_Selected passage:_
A half-dozen bats lean against a brick wall directly behind the plate. Actually they are wooden broomsticks, which, according to league rule, must be a regulation 39 to 40 inches long, with tape on one end. And it had better be a broomstick you take to the plate, warns O'Connor, a plumber by day: "We don't tolerate any nonsense. Some people, you know, try to sneak them commercial mop handles in."
The league comprises mostly blue-collar types -- roofers, painters, a ceramic-tile installer and what have you. Pat Grady, 65, a first-year rookie with the Top Cats, owns a Hallmark shop in Bell Center downtown. "C'mon, Pat, reach out and touch someone," yells fellow teammate John Curtin to Grady, at bat. And though there are some young turks on the lot -- 16 is the minimum age -- most of them are in their 40s and 50s, getting a kick out of keeping alive a novel game their fathers and grandfathers played.
It seems as if every other player has some familial connection here. Paul Barger's father-in-law taught him to pitch. "He got me to practice throwing strikes starting at half the distance to the plate," says Barger, a sweat-soaked blue bandana around his neck. "Then, when I got that down, it was 'take a step back,' 'take a step back,' 'take a step back' until I'm throwing tolerably well from the regulation mound. But that took 10 years."

_Provided records:_
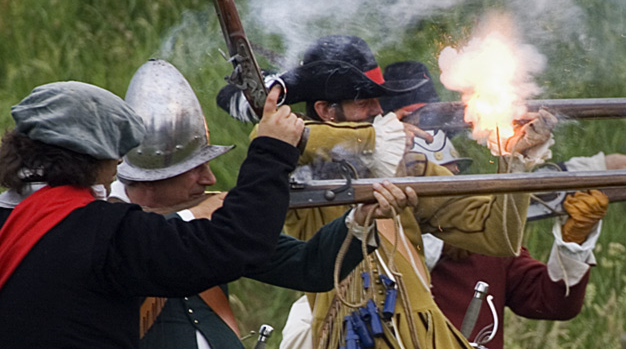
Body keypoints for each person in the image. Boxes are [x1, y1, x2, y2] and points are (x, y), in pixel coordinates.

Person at [220, 36, 548, 349]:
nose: (379, 111)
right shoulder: (298, 168)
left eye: (378, 101)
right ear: (326, 111)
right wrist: (373, 142)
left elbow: (498, 237)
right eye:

_How to complete this task:_
Write what comes next in the piece on the broomstick-bat league, picking up right after its last sentence.

_Answer box:_
On one league night, O'Connor brings the Shamrock Cup and sets it on the trunk of his car. O'Connor says that this year the trophy will get another tier added because there's no more space left for the little bronze plates with the names of the season victors. Riner points to several plates dating from the early '80s. Though Kevin lived out of state at the time, the Riner name was well represented. "You see that?" he prods, pointing to the 1980 plate bearing five names, among them Tut, Tut-Tut and Tut-Tut-Tut. "That's my grandfather, father and brother," he proudly notes, "three generations playing at once. My grandfather, Tom Riner -- the original Tut -- played until 1996, when he died at 84. And he was no handicap case -- he won a lot of games for us."
No one knows how many more years the league will last. One thing is for sure: The game gets in your blood, and you can't seem to shake it. "I've been around this game forever," Riner says. "I was weaned on this. In '98 I thought I'd try something different. I joined a golf league. Halfway through the season, I knew it wasn't right. My life felt empty. I missed my Thursday-night bottle caps."